= Beginning of Section =
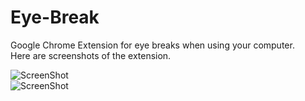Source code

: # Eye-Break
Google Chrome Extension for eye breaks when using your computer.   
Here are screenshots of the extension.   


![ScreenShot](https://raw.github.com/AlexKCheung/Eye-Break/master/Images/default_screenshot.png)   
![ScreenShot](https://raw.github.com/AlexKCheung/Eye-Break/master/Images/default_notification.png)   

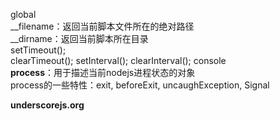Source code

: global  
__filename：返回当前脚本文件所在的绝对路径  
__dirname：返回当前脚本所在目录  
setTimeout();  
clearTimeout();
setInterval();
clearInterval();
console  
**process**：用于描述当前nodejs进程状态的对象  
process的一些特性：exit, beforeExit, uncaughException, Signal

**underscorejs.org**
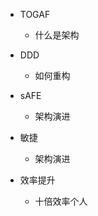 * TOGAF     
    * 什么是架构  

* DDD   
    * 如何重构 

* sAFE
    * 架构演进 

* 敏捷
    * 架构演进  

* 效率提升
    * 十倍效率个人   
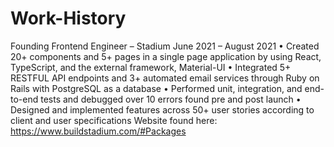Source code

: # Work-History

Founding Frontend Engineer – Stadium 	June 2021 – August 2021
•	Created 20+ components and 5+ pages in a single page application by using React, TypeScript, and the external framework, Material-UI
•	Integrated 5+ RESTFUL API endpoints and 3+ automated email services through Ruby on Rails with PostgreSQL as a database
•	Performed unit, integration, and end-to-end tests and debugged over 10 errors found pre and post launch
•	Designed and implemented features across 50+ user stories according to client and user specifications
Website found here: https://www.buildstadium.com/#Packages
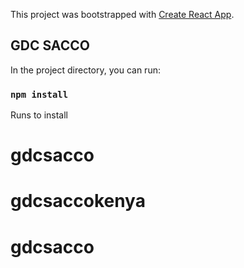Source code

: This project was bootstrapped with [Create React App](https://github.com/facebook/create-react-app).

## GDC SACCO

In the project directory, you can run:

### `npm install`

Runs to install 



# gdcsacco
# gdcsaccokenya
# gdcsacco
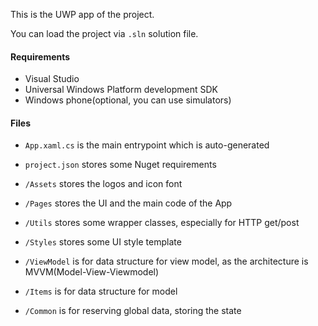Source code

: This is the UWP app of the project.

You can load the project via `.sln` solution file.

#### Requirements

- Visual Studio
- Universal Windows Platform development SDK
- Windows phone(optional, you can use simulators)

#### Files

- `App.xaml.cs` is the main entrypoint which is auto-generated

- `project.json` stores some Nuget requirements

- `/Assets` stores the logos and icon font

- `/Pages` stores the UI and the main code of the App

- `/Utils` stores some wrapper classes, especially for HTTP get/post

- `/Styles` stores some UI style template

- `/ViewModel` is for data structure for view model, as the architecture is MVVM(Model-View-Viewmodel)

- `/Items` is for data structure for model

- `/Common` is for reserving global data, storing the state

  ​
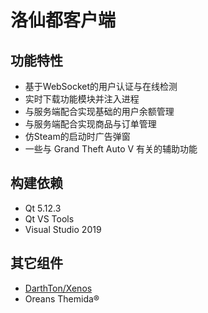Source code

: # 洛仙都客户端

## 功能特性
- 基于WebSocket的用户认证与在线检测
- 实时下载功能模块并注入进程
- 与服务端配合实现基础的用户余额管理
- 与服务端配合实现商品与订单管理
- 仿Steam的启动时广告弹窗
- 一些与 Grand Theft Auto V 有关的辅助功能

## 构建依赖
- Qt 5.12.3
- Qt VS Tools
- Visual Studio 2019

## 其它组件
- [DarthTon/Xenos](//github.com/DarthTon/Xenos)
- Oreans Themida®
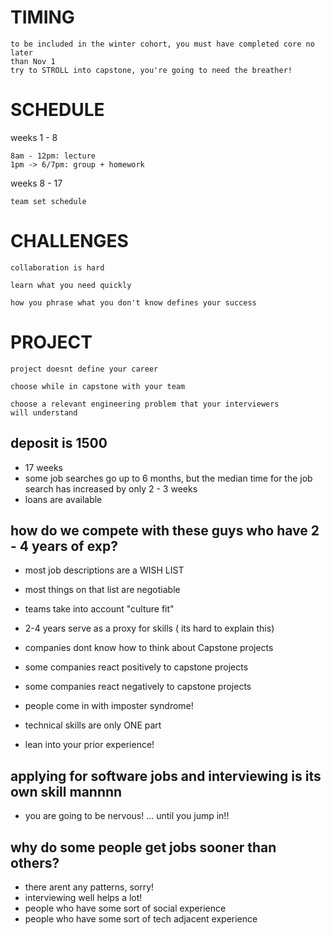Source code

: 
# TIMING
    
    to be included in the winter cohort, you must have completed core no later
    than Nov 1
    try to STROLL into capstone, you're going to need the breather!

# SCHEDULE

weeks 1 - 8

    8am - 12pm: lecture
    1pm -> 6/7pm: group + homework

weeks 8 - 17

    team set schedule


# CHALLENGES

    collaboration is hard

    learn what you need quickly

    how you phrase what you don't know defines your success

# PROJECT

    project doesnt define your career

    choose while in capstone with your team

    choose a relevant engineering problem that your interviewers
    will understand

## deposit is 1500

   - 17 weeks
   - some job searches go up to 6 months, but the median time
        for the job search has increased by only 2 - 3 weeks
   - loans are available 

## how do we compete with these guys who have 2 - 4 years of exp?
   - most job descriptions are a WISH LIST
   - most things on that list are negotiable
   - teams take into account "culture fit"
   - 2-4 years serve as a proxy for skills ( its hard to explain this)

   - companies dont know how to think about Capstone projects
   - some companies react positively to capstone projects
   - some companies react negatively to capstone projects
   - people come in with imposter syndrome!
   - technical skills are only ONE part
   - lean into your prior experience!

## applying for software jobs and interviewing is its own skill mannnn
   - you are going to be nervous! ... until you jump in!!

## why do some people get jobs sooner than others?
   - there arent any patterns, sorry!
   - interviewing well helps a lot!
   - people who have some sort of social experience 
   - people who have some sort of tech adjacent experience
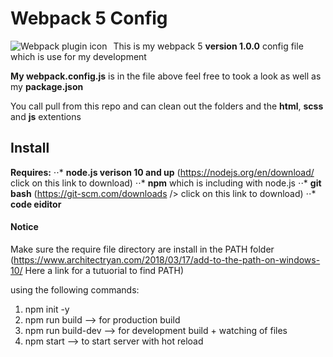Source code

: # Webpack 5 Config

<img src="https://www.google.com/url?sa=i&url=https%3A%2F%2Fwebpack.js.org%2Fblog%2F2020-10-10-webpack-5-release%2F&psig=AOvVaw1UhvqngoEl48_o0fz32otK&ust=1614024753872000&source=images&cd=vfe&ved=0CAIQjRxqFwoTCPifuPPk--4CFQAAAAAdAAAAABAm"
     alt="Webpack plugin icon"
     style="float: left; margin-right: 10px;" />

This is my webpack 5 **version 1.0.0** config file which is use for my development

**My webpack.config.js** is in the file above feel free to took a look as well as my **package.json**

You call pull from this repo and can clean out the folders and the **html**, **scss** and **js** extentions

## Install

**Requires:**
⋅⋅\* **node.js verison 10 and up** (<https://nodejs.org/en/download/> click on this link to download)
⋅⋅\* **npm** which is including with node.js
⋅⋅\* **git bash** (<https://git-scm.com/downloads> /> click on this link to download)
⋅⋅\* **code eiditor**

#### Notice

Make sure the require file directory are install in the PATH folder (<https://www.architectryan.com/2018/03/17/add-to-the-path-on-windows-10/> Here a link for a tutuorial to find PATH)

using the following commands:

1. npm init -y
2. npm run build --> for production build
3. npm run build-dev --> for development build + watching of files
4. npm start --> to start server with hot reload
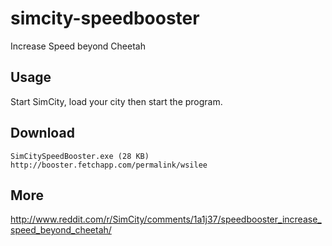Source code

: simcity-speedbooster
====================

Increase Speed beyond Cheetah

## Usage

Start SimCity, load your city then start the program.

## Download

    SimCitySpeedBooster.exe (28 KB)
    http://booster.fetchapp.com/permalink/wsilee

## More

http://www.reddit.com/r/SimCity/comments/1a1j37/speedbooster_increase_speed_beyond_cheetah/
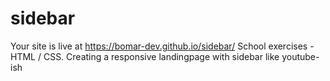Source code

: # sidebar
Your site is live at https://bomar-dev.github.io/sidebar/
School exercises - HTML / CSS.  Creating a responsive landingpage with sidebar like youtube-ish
= End of Section =
Copy out the records exactly, starting at the line containing "8am - 12pm: lecture" and ending at the line containing "## deposit is 1500", with both of those lines included.

    8am - 12pm: lecture
    1pm -> 6/7pm: group + homework

weeks 8 - 17

    team set schedule


# CHALLENGES

    collaboration is hard

    learn what you need quickly

    how you phrase what you don't know defines your success

# PROJECT

    project doesnt define your career

    choose while in capstone with your team

    choose a relevant engineering problem that your interviewers
    will understand

## deposit is 1500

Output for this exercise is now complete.